# [TASK ITEM]
Below are the records; collect from them each line containing the string "middle".

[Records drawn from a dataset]
#####

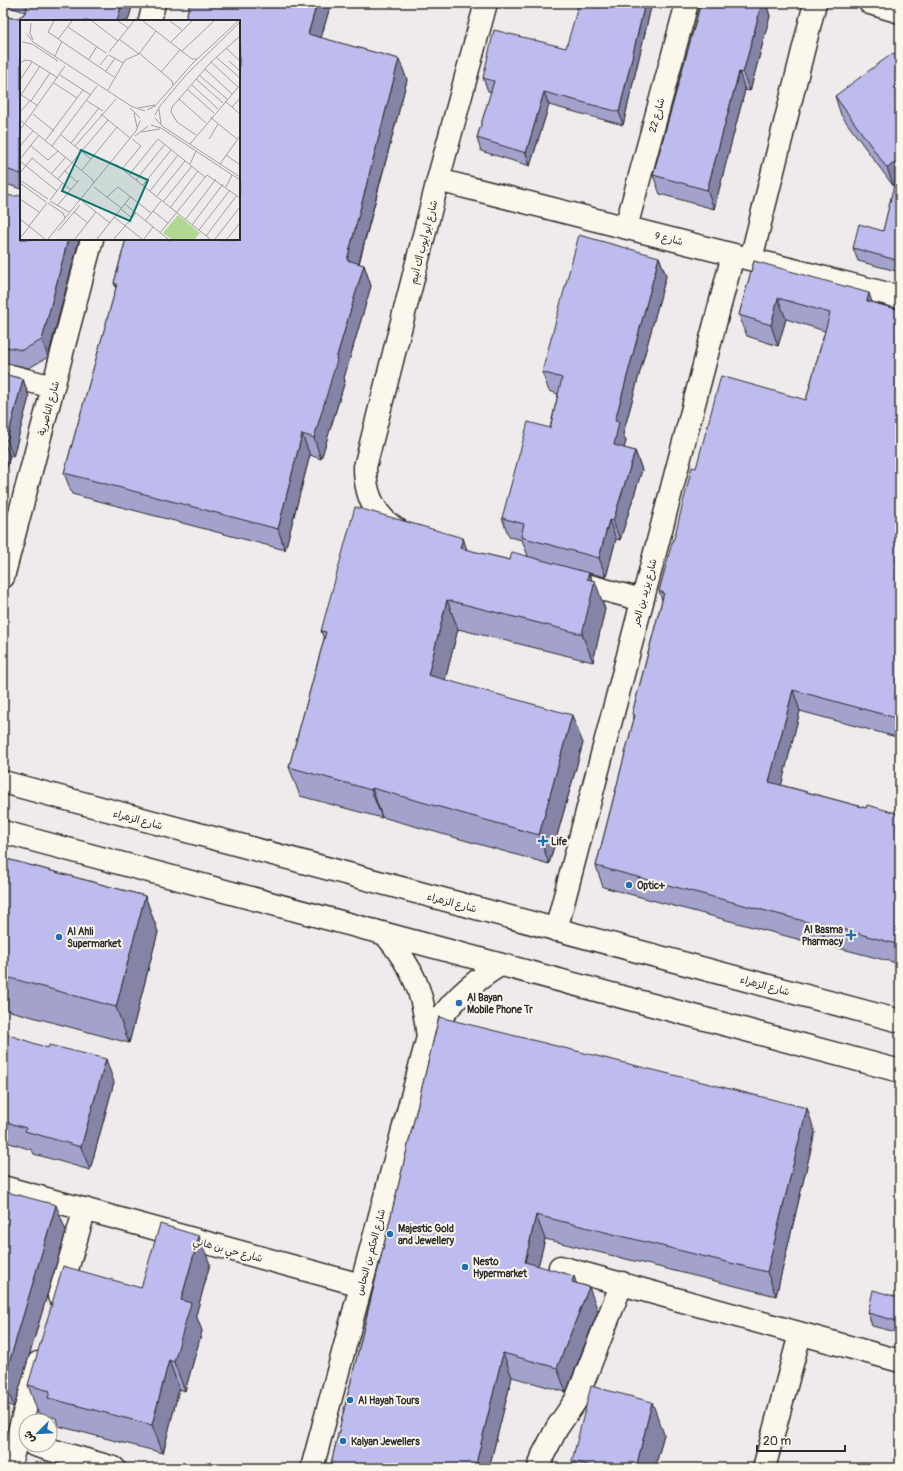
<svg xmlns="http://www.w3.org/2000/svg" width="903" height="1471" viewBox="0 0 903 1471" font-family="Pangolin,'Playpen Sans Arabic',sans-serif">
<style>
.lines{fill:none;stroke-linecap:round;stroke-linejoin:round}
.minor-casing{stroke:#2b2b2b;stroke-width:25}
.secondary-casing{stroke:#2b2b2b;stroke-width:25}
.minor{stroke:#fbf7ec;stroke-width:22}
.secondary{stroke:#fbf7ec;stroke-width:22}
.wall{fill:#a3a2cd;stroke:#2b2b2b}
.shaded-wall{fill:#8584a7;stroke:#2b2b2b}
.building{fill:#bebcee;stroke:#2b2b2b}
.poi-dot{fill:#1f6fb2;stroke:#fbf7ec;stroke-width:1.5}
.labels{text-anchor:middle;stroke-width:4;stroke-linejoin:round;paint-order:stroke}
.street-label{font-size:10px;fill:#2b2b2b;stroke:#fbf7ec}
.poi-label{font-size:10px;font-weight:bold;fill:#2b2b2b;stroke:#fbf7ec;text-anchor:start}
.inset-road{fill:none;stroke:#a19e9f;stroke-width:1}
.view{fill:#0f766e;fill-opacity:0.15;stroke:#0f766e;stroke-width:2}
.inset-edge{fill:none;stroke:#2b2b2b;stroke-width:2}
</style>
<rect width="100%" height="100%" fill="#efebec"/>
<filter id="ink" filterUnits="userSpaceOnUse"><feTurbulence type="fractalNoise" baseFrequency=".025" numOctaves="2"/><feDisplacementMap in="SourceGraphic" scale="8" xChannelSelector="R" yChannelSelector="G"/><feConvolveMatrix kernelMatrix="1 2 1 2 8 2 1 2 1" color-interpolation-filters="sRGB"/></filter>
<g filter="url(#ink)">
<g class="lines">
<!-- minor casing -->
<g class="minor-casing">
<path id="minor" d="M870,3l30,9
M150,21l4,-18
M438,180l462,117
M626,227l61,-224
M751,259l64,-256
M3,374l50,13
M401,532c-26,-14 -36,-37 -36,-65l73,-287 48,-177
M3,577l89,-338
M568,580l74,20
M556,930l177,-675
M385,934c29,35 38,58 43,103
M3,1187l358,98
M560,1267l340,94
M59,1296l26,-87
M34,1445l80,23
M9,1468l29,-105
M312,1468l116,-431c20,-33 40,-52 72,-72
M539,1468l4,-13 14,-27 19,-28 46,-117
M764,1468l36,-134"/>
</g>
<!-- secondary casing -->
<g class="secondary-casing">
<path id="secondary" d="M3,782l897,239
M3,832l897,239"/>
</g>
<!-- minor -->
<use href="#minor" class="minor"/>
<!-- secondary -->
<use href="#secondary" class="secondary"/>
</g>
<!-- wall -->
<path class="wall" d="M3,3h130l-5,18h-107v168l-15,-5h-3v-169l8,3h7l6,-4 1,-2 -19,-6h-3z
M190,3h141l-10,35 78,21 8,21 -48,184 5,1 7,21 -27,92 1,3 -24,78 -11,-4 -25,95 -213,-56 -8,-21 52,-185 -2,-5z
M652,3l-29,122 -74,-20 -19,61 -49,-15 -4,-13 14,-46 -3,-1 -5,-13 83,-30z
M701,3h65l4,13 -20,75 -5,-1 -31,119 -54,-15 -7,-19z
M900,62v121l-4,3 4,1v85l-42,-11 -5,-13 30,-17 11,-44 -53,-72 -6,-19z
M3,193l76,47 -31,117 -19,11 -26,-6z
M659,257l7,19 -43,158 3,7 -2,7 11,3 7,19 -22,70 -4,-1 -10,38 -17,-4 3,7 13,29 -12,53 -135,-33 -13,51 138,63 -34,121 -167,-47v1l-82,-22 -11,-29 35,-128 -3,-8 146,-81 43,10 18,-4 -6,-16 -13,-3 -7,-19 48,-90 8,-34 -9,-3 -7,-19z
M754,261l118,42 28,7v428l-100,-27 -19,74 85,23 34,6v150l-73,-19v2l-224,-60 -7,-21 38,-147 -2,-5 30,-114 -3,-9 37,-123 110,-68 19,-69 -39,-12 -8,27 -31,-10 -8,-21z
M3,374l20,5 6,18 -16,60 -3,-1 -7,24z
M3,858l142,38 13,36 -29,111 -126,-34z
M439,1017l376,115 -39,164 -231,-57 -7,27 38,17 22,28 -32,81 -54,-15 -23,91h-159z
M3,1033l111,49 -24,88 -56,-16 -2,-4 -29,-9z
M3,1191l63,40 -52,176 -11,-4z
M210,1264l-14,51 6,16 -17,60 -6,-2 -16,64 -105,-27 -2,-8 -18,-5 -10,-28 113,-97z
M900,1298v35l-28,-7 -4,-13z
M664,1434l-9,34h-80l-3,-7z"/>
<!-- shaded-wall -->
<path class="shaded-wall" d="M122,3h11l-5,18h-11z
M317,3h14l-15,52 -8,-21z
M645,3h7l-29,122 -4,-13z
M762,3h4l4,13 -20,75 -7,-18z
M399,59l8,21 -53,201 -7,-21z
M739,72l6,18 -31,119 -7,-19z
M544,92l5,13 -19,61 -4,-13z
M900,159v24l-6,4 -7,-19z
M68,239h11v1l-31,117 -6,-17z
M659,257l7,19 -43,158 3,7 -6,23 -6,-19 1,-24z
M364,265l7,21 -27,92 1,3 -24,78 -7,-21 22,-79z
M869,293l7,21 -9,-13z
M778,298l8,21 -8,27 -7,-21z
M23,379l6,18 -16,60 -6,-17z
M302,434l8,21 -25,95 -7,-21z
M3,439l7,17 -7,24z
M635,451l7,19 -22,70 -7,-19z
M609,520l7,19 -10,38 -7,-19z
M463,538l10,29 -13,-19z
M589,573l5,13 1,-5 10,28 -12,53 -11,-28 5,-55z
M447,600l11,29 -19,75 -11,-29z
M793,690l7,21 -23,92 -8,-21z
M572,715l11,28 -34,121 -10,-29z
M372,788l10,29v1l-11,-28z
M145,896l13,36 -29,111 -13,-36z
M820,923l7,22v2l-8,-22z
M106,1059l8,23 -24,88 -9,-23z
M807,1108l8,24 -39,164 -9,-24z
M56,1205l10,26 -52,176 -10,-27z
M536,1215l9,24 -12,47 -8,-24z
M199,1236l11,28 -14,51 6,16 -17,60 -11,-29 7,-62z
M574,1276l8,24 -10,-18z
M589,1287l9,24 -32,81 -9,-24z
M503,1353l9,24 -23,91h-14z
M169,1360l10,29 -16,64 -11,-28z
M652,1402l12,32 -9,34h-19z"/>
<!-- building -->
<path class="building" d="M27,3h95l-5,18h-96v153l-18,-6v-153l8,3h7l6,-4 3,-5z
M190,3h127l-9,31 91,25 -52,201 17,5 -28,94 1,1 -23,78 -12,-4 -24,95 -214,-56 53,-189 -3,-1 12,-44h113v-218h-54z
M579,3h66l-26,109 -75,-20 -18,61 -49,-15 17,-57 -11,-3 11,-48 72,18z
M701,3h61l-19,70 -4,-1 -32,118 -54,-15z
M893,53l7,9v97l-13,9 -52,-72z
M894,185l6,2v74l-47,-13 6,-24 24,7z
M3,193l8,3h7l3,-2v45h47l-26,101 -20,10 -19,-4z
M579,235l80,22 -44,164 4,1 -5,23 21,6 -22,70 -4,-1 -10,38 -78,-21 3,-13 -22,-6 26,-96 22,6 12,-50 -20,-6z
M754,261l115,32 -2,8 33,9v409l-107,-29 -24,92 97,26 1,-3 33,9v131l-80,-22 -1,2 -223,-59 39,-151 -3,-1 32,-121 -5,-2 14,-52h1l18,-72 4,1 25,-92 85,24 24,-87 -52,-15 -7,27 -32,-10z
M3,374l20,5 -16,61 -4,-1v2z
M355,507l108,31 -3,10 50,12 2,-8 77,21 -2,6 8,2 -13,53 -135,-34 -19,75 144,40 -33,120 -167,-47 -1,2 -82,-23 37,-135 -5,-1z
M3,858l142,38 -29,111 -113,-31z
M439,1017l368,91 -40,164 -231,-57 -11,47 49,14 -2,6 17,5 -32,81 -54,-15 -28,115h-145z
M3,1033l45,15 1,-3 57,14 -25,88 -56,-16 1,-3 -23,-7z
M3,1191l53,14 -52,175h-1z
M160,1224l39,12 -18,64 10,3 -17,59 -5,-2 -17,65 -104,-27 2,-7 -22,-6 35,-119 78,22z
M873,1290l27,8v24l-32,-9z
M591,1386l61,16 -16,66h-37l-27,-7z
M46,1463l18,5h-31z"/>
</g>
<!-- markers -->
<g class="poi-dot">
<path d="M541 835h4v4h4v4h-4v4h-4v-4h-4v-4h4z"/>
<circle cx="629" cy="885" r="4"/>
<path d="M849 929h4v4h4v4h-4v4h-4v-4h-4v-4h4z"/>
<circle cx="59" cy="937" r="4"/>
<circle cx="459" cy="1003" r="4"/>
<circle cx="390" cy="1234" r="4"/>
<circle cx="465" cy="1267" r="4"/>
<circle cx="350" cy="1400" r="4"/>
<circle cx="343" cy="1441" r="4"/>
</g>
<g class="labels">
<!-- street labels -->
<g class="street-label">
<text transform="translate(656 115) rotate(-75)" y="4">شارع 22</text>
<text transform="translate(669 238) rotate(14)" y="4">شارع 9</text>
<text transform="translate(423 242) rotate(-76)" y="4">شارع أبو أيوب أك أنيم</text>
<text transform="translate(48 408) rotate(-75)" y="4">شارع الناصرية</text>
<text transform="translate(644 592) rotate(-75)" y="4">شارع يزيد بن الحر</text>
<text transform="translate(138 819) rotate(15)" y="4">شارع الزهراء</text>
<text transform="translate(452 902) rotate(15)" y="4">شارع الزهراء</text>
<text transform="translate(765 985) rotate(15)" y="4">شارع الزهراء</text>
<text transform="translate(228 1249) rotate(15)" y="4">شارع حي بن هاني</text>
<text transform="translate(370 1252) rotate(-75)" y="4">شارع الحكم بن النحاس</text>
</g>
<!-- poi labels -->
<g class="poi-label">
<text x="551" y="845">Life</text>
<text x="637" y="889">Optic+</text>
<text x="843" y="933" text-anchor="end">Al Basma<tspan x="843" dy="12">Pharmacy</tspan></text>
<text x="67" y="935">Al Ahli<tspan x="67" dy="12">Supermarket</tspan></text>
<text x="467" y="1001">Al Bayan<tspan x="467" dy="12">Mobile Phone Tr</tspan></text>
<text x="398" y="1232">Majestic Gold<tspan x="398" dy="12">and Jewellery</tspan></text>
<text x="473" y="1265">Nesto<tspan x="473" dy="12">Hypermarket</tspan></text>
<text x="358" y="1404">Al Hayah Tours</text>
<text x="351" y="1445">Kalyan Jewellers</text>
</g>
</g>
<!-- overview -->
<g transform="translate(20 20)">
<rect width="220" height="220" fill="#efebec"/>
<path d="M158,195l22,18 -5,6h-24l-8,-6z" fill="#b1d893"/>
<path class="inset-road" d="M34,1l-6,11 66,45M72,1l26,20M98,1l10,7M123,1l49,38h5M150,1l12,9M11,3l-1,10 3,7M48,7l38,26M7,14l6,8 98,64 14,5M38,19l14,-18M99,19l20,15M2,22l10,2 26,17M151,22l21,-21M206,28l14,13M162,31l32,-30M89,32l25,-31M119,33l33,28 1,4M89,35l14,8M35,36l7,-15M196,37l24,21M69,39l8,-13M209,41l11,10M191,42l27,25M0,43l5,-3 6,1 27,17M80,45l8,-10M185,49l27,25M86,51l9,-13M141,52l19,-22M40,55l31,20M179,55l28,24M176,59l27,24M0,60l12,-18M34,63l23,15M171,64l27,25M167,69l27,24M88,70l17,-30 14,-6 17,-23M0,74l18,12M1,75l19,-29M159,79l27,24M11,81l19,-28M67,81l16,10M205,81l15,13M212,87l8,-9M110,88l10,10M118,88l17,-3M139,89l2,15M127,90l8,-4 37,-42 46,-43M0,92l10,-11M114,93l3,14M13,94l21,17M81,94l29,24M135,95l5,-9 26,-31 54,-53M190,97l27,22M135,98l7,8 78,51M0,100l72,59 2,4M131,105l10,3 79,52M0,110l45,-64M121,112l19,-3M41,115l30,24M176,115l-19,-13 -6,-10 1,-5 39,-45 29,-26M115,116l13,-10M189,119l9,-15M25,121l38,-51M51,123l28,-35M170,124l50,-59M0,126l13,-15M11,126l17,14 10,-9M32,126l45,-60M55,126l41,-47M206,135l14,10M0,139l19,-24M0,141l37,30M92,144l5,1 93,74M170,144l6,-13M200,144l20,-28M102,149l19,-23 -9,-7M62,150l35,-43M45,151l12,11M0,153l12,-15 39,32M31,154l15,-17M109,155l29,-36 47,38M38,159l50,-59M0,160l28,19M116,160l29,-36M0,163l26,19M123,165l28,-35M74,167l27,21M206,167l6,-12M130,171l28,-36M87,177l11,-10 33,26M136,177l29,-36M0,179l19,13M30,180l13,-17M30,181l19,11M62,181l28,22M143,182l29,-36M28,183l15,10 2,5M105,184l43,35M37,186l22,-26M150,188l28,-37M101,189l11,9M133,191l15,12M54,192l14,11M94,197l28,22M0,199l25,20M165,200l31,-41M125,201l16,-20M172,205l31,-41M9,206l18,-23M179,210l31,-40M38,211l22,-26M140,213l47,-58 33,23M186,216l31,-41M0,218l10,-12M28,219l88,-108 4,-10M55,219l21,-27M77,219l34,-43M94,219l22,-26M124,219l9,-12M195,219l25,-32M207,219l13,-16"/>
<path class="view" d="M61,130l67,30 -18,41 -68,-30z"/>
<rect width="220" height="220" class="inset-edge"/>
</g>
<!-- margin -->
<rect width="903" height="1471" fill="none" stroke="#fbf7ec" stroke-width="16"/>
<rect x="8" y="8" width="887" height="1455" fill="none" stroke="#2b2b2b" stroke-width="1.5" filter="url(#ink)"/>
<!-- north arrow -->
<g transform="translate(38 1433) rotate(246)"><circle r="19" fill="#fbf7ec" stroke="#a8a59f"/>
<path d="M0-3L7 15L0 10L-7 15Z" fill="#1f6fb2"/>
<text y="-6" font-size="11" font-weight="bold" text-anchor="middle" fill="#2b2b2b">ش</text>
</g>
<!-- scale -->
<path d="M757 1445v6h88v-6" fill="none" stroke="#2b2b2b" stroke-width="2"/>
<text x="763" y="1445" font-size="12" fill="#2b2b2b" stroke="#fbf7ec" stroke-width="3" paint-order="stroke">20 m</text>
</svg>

#####

# [ANSWER TO THE PROBLEM]
.labels{text-anchor:middle;stroke-width:4;stroke-linejoin:round;paint-order:stroke}
<text y="-6" font-size="11" font-weight="bold" text-anchor="middle" fill="#2b2b2b">ش</text>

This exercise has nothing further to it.